-- PROVIDED DATA follows --
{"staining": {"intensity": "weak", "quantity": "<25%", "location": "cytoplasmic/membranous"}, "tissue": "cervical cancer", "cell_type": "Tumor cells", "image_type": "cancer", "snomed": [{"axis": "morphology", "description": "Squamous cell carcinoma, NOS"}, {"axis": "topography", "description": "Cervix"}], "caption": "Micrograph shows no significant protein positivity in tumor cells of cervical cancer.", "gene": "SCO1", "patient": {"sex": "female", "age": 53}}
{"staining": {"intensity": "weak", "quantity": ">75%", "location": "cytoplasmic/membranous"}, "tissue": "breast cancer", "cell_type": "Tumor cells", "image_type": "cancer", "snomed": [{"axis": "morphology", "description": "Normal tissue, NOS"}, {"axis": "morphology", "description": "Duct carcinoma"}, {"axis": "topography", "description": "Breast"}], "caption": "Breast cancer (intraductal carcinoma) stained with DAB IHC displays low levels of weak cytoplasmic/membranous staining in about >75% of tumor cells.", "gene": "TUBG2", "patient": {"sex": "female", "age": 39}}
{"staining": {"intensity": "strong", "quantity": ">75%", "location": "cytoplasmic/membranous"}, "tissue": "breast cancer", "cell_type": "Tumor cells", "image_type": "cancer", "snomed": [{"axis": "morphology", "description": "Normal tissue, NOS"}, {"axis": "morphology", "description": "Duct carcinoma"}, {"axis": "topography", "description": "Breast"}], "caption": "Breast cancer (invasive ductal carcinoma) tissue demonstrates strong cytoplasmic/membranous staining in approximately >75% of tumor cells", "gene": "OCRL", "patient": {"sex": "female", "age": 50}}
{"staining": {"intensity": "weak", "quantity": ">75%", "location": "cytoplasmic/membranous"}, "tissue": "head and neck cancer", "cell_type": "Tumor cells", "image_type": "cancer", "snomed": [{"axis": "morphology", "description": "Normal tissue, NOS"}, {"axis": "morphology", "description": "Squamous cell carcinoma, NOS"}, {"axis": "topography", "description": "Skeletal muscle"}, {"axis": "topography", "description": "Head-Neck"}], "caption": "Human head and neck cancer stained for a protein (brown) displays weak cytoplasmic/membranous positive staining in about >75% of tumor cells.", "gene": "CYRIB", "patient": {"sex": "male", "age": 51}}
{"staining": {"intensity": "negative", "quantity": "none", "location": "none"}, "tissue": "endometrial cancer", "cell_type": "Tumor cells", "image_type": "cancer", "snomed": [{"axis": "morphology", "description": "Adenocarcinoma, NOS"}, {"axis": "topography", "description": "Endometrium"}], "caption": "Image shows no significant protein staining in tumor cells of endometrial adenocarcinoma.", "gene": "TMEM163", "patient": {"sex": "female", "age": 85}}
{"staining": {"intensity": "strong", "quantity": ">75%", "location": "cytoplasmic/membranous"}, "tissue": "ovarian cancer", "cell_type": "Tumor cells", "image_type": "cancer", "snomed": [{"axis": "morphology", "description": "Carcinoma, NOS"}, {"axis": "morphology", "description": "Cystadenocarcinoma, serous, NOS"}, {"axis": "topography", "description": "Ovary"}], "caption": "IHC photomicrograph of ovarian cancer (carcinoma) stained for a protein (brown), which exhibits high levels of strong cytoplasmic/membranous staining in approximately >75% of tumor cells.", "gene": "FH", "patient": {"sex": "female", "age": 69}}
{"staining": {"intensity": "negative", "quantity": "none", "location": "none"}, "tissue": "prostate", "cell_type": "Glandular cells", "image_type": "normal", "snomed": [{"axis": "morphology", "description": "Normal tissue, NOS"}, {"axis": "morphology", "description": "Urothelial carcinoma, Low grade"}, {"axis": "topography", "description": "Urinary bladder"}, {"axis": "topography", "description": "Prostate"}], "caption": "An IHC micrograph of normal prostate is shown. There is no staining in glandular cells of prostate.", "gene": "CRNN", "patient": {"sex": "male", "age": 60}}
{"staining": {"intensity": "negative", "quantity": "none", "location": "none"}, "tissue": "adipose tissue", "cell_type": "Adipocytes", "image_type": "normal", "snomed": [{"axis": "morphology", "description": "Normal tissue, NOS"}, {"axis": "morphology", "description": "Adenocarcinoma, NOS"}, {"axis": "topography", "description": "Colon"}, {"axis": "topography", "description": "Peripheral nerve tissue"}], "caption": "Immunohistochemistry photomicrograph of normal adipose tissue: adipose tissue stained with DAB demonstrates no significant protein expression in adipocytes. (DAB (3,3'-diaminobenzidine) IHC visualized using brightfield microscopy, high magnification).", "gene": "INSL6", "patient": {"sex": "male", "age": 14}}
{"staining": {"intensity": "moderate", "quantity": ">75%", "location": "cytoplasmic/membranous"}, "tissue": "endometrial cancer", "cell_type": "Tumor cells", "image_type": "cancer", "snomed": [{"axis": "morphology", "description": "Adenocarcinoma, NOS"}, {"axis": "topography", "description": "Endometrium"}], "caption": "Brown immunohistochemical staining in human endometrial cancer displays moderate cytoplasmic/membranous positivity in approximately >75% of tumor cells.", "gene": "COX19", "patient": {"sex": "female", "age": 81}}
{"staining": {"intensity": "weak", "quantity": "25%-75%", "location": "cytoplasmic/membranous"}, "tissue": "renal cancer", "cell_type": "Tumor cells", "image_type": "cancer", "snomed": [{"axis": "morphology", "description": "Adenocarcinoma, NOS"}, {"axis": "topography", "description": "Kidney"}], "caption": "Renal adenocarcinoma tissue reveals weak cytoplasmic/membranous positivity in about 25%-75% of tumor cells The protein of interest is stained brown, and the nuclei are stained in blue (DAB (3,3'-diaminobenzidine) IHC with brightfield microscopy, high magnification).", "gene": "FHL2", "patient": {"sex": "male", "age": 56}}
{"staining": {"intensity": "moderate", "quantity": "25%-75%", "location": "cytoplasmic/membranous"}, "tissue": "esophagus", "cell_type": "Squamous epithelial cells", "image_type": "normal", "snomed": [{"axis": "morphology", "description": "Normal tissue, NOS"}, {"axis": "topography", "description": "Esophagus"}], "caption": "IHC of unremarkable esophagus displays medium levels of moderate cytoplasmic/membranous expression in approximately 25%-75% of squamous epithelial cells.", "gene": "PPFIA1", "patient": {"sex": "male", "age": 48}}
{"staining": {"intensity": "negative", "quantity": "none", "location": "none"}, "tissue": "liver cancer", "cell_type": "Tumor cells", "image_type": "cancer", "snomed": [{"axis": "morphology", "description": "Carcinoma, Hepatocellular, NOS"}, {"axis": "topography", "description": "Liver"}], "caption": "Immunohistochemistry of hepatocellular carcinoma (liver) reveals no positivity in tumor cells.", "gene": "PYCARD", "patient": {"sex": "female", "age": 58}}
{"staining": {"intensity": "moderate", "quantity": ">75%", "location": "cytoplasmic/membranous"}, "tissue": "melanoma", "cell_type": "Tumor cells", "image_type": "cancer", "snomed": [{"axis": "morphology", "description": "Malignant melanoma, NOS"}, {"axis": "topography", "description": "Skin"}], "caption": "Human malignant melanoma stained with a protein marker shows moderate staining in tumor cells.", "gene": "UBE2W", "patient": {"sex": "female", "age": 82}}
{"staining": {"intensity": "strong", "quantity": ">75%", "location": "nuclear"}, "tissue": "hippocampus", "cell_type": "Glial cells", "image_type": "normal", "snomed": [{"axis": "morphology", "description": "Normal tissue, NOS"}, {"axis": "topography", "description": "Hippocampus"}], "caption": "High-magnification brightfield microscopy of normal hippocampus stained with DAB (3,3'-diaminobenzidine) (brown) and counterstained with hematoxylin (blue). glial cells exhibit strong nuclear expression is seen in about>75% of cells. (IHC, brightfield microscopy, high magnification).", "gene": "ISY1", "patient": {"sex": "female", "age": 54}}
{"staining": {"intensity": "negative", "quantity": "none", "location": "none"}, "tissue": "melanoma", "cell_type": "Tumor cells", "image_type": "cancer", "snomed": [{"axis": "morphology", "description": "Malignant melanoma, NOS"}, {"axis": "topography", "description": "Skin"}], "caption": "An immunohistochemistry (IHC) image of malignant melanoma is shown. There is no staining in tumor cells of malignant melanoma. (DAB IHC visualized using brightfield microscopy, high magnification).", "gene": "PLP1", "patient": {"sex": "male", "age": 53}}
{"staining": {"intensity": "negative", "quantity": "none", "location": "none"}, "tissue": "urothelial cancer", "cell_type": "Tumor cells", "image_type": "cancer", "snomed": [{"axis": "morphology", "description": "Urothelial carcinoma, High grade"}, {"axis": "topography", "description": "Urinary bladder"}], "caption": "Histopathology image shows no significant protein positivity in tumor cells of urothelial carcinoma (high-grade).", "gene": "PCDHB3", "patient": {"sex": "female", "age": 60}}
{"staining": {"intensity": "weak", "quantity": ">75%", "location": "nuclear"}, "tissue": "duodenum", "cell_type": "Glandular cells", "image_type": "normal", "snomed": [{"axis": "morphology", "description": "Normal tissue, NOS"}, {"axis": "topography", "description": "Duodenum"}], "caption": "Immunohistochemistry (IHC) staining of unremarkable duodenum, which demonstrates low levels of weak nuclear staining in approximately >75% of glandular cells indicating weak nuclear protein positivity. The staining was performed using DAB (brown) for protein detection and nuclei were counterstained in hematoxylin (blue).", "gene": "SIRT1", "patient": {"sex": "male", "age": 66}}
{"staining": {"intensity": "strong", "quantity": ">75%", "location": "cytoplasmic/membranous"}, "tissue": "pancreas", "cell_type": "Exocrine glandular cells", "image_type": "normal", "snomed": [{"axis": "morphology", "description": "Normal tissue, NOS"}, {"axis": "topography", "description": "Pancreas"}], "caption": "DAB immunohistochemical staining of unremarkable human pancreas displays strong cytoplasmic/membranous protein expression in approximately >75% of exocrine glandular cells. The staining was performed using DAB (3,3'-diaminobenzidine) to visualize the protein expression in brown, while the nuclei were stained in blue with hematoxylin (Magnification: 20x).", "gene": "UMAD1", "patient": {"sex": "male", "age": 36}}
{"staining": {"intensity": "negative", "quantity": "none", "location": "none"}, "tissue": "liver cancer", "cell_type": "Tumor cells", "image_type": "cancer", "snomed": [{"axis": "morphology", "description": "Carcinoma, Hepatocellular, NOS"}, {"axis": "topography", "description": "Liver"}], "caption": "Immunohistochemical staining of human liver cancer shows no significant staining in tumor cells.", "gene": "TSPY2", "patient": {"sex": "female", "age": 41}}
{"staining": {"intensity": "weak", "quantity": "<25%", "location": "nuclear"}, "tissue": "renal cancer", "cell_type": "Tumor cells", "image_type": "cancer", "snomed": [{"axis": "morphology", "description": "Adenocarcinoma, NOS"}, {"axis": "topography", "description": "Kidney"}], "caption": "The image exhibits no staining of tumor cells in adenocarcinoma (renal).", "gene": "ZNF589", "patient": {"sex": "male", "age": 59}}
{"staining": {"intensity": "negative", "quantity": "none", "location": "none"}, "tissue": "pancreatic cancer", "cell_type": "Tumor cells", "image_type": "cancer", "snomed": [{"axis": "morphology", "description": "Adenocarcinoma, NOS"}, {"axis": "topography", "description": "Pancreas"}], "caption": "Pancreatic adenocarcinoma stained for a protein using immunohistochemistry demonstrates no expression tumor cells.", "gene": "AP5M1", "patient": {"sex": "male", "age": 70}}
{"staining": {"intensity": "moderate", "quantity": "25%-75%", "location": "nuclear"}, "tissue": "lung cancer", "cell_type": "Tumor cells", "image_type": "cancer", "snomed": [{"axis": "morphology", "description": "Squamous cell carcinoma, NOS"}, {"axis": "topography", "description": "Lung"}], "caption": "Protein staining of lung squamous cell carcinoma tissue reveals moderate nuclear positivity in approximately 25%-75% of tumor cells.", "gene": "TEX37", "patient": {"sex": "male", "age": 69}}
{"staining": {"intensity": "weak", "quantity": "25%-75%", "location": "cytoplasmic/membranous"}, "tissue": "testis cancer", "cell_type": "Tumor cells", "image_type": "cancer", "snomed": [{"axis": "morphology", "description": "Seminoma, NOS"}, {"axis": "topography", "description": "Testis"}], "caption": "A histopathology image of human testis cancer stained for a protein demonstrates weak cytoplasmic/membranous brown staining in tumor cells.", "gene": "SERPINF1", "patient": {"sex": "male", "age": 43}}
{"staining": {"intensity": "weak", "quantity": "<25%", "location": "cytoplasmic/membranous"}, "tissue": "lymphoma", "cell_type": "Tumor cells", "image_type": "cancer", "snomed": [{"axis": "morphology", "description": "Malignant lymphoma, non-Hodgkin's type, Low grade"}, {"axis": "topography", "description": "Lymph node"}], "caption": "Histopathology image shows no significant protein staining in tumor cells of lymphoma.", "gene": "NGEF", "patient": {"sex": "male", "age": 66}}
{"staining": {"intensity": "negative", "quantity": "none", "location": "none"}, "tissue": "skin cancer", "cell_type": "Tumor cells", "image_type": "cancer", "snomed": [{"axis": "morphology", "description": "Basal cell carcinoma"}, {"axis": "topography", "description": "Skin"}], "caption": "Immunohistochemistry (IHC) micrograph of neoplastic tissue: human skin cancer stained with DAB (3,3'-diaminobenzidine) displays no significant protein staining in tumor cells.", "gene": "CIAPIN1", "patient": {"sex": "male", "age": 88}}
-- PROVIDED DATA concluded --
▸ ASSIGNED TASK
Based on the records above, count the lines in which "melanoma" occurs and provide only the number.

▸ SOLUTION TO THE EXERCISE
2